A personagem "inventada" e a revisão

No restritivo universo do recurso extraordinário de revisão eis uma interpretação extensiva da possibilidade respectiva: «No recurso extraordinário de revisão, quando a lei se refere a “novos” factos ou meios de prova, não pôde deixar de incluir, obviamente, aqueles que não foram considerados no julgamento porque eram desconhecidos da parte interessada em invocá-los. Mas há que acrescentar também aqueles meios de prova que, por razão relevante, a parte interessada esteve impossibilitada de apresentar». E «assim, o meio de prova apresentado neste recurso pelo recorrente deve ser considerado, efetivamente, para os efeitos legais, um “novo meio de prova”. Não porque o recorrente desconhecesse a existência da testemunha durante o decurso do processo, antes do trânsito em julgado da sentença condenatória, mas porque estava impossibilitado de a apresentar ou de a arrolar, pois desconhecia o seu paradeiro». Isto num contexto em que «aliás, a PJ não a conseguiu localizar e as entidades que dirigiram o processo, quer na fase do inquérito, quer na instrução, quer no julgamento, aparentemente nada mais fizeram na procura de tal pessoa, talvez porque se tenham convencido que era um personagem inventado e que servia de “desculpa” para o facto de o ora recorrente ter utilizado um telemóvel anteriormente roubado a uma das vítimas». É o Acórdão do Supremo Tribunal de Justiça de 26.01.12 [relator Santos Carvalho, texto integral aqui]

Too late, too late, his case is sealed..




Bad news, bad news
Come to me where I sleep
Turn, turn, turn again
Sayin’ one of your friends
Is in trouble deep
Turn, turn to the rain
And the wind

Tell me the trouble
Tell once to my ear
Turn, turn, turn again
Joliet prison
And ninety-nine years
Turn, turn to the rain
And the wind

Oh what’s the charge
Of how this came to be
Turn, turn, turn again
Manslaughter
In the highest of degree
Turn, turn to the rain
And the wind

I sat down and wrote
The best words I could write
Turn, turn, turn again
Explaining to the judge
I’d be there on Wednesday night
Turn, turn to the rain
And the wind

Without a reply
I left by the moon
Turn, turn, turn again
And was in his chambers
By the next afternoon
Turn, turn to the rain
And the wind

Could ya tell me the facts?

- **Registos apresentados**
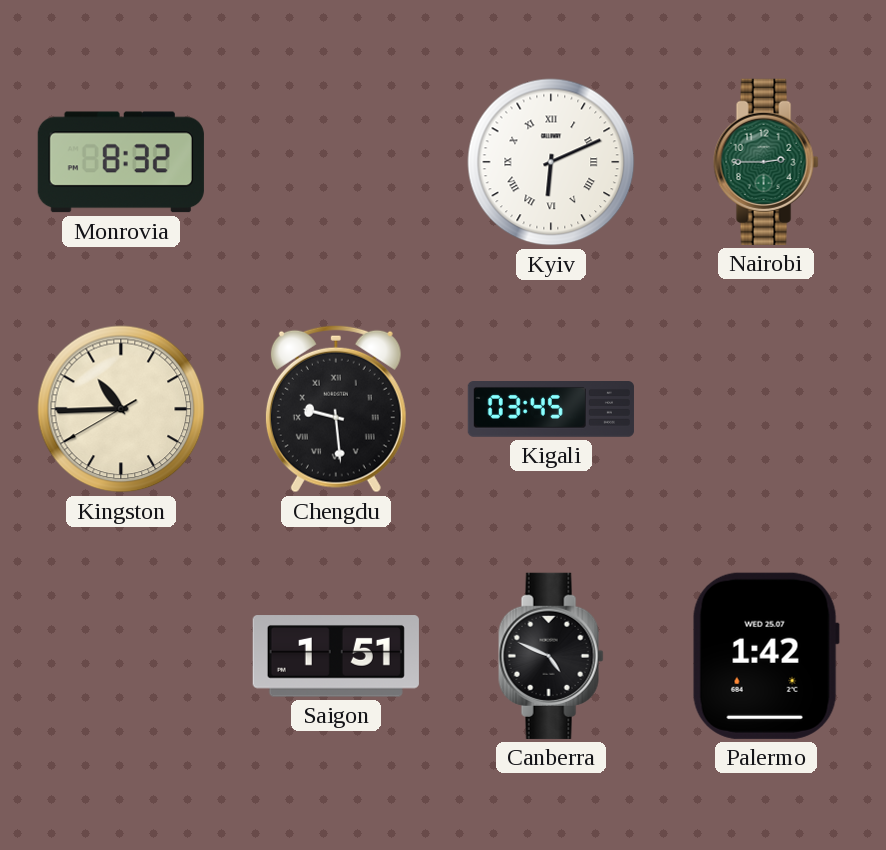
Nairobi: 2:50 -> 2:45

==

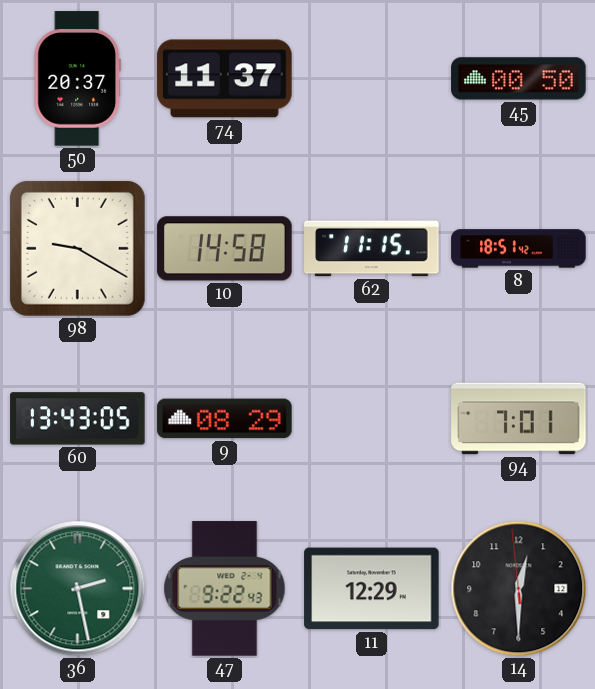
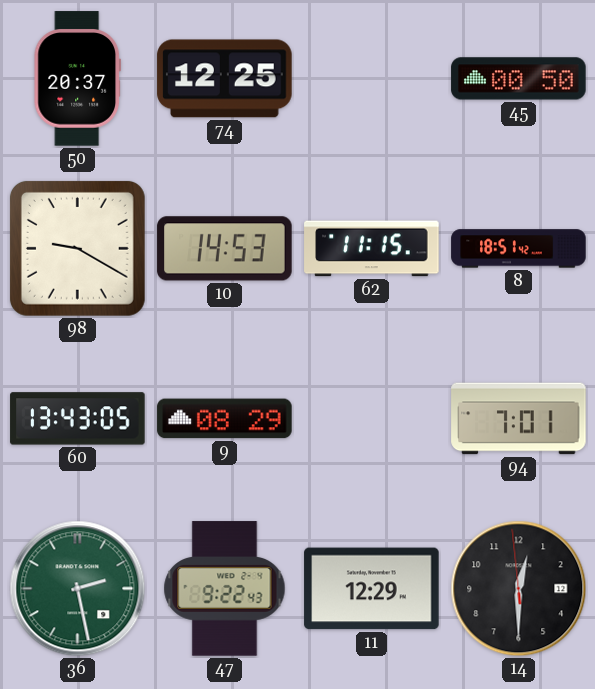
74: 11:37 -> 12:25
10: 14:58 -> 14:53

- **Instruções**
a – Responda a estas perguntas sobre o excerto:
(i) Que data é indicada para o Acórdão do Supremo Tribunal de Justiça?
(ii) Quem é indicado como relator desse acórdão?
(iii) Na canção, que acusação é nomeada no verso "Manslaughter" e em que grau?
b – Reproduza o trecho do excerto que começa em "Without a reply" e termina em "me the facts?".
c – Enumere as fases do processo em que, segundo o excerto, as entidades que dirigiram o processo aparentemente nada mais fizeram na procura da pessoa.
Os registos não têm qualquer papel nesta tarefa.

- **Respostas por tarefa**
a –
(i) 26.01.12
(ii) Santos Carvalho
(iii) Manslaughter, "In the highest of degree"

b –
Without a reply
I left by the moon
Turn, turn, turn again
And was in his chambers
By the next afternoon
Turn, turn to the rain
And the wind

Could ya tell me the facts?

c – inquérito, instrução, julgamento